Não existe mineração sustentável. Todo território minerado sofre com o impacto da morte, porque as comunidades ficam sem nada e a natureza fica destruída.
 

Esse projeto monetiza esses grandes influenciadores negacionistas para poder controlar a massa. Qualquer grupo que esteja lutando contra isso vai ser cancelado de todos os lados. Mas eu, que vim da roça, sei muito bem que a boiada também estoura e acho que o grande estouro está vindo pela própria natureza. 

Nesse sentido, se a igreja é mesmo cristã, ela vai estar do lado de baixo da história, o lado dos feridos. Essa é a história da salvação. Desde o antigo testamento, Deus toma o lugar dos pequenos e feridos. Cristo nos revela que de fato é cristão quem põe Jesus no centro e vai para as periferias. 

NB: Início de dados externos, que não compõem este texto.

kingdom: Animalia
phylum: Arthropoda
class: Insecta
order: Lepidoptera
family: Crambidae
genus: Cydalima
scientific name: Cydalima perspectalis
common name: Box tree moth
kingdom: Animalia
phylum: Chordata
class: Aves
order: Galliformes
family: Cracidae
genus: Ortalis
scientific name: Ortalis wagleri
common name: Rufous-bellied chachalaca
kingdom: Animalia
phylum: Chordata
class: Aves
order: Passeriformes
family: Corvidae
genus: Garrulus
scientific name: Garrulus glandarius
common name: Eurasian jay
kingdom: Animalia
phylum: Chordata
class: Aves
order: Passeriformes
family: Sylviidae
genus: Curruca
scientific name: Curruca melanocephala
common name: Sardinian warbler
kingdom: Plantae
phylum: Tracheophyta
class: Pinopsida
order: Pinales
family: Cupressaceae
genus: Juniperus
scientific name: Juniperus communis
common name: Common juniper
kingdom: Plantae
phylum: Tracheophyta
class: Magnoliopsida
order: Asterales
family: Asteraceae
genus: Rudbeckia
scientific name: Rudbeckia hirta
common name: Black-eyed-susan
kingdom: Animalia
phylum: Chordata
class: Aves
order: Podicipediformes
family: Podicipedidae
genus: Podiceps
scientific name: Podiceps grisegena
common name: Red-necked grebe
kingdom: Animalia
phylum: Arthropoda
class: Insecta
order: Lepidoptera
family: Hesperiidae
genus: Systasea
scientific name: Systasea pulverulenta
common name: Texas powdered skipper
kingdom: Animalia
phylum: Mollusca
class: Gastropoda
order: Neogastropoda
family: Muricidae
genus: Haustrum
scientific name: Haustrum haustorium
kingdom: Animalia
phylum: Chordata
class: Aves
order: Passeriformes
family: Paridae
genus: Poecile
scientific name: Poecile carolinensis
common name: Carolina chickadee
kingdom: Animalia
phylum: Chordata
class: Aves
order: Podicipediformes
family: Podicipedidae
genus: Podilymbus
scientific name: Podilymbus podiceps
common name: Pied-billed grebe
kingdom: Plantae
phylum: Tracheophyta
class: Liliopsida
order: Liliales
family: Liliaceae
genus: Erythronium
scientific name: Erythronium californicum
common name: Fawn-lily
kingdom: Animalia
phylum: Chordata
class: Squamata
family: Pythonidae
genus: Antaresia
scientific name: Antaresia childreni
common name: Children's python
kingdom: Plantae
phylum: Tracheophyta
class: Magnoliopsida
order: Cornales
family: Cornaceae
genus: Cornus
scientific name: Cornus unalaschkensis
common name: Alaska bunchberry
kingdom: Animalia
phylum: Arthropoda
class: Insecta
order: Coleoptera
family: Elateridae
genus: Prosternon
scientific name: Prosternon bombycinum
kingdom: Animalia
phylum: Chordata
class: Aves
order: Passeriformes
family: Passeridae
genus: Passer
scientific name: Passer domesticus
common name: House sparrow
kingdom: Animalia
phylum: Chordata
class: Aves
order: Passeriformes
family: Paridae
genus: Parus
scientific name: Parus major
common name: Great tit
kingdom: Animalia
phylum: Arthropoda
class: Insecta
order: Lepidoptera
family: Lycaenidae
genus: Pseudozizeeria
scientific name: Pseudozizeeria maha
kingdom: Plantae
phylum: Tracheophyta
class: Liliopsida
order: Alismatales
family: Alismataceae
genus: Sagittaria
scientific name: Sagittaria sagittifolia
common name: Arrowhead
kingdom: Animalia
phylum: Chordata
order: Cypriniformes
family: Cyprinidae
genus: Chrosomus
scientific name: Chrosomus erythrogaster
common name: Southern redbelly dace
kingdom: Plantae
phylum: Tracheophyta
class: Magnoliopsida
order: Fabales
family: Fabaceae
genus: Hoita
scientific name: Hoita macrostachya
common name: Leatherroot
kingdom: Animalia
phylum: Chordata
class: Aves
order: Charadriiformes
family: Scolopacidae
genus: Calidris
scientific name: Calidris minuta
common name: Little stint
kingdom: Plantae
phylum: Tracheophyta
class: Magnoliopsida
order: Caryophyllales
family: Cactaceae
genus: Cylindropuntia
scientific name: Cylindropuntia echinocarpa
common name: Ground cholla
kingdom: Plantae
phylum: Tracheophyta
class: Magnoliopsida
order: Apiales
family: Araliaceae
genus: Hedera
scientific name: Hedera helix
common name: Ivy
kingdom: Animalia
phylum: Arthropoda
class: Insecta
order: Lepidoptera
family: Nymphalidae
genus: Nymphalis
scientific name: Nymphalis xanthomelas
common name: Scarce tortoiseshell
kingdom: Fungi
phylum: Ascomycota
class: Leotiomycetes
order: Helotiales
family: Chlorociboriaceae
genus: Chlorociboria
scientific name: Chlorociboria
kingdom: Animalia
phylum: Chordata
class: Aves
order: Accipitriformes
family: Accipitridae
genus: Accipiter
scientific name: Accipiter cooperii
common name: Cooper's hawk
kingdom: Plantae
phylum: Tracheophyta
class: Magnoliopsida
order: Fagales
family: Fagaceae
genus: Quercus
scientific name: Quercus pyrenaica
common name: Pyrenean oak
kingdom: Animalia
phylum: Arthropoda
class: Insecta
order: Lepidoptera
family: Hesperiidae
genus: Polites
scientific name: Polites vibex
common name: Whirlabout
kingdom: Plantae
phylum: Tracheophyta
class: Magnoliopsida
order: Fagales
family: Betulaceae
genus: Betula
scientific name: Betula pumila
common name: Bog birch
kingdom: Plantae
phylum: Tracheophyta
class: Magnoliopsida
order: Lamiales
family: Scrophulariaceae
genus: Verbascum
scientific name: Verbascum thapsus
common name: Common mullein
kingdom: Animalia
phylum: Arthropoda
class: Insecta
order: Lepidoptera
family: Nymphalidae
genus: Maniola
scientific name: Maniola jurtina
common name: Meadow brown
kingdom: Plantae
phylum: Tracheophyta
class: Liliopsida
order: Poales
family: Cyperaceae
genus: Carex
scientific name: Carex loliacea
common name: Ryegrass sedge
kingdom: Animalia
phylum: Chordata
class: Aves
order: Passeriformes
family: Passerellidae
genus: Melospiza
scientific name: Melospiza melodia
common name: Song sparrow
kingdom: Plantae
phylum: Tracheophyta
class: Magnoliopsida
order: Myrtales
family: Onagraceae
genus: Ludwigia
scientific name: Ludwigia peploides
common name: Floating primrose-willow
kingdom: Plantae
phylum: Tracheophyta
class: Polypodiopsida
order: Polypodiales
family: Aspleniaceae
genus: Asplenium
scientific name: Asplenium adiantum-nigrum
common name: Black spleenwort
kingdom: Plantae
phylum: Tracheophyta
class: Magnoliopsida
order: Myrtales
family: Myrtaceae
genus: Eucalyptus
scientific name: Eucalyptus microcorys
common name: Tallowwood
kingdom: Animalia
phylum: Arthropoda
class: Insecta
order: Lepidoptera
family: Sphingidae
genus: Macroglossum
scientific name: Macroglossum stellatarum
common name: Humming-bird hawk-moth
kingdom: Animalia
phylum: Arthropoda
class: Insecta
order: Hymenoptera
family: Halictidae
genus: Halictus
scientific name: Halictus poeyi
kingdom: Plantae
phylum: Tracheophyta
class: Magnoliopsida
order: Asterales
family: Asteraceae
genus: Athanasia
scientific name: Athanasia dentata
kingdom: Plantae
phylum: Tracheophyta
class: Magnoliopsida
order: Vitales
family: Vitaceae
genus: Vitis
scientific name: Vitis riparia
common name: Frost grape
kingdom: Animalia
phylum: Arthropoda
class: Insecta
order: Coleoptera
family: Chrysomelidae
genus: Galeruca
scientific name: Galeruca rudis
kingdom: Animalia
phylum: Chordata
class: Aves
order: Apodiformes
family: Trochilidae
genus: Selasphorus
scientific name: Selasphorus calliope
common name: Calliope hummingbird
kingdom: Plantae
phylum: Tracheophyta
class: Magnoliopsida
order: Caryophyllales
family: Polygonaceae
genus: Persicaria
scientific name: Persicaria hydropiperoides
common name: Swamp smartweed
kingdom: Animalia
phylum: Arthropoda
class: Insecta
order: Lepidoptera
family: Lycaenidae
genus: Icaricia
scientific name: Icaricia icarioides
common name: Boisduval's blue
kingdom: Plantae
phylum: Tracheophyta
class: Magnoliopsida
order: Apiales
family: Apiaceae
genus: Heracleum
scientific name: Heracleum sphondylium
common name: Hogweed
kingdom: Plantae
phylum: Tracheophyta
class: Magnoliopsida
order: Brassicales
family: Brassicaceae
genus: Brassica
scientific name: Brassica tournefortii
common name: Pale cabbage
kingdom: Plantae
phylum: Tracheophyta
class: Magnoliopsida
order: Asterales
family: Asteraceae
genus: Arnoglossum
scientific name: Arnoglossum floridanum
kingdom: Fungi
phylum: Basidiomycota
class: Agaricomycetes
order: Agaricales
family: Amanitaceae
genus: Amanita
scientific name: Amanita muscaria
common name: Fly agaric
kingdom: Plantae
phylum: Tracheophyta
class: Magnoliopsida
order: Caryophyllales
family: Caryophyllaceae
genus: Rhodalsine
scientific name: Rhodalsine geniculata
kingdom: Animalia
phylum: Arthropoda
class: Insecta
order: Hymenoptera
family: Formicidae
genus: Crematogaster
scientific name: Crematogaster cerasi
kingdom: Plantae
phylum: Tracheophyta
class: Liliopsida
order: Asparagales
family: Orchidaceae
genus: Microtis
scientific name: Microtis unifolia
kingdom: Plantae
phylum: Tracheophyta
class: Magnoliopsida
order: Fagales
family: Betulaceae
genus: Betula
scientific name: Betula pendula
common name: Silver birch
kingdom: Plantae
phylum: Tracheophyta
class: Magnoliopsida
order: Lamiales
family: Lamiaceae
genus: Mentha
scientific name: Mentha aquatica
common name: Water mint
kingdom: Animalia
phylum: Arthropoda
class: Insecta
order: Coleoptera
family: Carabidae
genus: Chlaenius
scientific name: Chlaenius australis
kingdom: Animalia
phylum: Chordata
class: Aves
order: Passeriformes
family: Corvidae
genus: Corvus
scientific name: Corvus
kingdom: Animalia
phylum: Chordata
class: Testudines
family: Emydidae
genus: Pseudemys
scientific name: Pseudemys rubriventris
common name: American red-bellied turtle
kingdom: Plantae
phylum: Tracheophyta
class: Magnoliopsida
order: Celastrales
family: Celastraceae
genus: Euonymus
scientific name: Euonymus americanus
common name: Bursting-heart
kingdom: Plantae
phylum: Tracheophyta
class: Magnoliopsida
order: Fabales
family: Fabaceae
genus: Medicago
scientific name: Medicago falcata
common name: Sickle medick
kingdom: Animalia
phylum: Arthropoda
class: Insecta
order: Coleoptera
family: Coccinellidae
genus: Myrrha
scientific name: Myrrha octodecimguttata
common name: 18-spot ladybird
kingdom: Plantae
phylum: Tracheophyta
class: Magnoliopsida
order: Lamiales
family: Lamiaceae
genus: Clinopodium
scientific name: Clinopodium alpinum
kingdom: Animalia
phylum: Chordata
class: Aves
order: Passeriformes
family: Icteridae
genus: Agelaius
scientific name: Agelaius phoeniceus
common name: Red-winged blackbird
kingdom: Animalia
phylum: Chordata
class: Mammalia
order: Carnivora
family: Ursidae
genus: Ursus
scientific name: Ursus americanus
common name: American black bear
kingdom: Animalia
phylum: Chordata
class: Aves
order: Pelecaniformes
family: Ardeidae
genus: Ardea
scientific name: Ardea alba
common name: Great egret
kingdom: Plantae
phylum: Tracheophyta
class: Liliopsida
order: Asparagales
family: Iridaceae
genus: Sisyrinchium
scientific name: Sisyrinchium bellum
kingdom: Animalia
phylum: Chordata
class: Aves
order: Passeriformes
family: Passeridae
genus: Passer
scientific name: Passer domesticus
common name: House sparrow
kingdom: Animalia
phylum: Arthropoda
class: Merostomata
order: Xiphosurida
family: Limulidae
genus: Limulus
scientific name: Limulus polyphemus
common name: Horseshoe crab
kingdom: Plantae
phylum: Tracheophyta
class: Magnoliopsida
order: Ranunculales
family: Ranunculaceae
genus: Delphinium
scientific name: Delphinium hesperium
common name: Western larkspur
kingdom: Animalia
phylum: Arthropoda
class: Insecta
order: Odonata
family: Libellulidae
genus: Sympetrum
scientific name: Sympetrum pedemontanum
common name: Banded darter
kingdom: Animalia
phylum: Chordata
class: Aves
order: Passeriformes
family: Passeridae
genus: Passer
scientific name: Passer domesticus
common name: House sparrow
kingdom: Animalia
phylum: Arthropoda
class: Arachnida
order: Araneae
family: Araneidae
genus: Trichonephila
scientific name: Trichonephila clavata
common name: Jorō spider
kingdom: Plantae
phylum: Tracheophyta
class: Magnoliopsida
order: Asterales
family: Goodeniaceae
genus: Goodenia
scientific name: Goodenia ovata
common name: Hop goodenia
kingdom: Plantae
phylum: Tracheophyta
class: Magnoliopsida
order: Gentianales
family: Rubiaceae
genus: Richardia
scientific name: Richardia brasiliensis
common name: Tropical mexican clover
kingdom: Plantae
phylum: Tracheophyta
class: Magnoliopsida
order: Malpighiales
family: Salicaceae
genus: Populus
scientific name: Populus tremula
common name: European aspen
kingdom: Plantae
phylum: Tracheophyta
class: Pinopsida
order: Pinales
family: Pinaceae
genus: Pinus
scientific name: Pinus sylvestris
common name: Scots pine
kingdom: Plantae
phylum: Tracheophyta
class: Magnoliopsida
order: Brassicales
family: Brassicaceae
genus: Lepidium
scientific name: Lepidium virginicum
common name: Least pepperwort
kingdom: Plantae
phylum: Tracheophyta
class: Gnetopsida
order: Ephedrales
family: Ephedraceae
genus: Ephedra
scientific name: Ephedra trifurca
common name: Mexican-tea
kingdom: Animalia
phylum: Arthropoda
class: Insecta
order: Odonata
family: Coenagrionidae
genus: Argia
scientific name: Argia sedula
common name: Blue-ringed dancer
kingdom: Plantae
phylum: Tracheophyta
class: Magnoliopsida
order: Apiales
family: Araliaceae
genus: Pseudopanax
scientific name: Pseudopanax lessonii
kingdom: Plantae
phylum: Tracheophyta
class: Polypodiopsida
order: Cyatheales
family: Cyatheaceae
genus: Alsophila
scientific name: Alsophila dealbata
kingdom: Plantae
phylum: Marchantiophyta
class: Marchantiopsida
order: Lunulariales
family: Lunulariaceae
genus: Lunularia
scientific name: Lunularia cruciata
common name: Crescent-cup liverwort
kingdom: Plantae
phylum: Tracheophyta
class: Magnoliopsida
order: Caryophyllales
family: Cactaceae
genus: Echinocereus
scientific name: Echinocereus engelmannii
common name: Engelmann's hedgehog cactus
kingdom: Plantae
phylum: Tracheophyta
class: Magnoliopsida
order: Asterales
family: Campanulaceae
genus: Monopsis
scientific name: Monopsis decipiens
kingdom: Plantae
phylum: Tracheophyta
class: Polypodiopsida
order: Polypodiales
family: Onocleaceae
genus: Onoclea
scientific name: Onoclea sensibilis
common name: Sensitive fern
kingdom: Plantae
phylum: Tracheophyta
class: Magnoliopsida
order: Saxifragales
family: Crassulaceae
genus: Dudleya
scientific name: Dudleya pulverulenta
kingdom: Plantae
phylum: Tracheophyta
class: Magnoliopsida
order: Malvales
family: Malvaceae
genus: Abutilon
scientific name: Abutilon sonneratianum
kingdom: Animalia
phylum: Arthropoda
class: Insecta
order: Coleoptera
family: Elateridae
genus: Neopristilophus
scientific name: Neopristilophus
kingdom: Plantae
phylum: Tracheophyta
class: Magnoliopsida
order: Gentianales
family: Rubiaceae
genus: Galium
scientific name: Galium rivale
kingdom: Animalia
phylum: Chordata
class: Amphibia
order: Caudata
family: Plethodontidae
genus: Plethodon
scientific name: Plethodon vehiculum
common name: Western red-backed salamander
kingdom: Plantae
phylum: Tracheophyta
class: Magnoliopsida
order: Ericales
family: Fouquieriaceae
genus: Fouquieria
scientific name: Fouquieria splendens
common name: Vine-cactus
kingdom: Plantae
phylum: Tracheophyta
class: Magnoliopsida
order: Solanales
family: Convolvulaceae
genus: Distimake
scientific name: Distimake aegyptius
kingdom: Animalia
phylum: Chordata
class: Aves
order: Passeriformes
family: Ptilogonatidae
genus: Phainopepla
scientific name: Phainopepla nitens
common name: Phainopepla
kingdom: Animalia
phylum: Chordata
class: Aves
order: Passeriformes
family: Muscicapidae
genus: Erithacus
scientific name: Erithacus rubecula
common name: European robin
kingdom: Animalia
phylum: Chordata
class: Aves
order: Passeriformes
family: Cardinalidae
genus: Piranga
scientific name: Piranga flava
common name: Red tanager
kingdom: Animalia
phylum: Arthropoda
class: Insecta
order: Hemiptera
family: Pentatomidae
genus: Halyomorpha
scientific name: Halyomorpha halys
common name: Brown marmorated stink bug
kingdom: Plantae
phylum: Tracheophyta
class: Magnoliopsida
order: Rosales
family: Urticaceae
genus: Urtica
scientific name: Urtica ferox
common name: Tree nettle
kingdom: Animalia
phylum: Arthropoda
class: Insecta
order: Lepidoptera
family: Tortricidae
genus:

Se não for assim, essa igreja é de mercado. Pode usar a batina que quiser, mas não é cristão. Eu vejo que muitas espiritualidades não cristãs já contemplam isso, como os indígenas e afrodescendentes, que são excluídos e banidos, porque eles já têm essa perspectiva da sustentabilidade e da comunhão cósmica.

Por fim, o que você diria aos cristãos sobre o dever para com a proteção do meio ambiente?

Antes de, preconceituosamente, alguém dizer que a defesa do meio ambiente é uma pauta política ou partidária, de ambientalistas, nós estamos afirmando que é uma pauta de fé. Quando eu digo “creio em Deus Pai, criador de todas as coisas”, o meio ambiente é obra do criador e é sagrado. Se eu o destruo, estou pecando.

O cristão católico tem que partir desse pressuposto, da necessidade de uma conversão ecológica, porque existe um grande pecado ecológico. É uma questão de fé, palavra de Deus, não é só uma invenção de quem agora começou a descobrir essa temática ambientalista.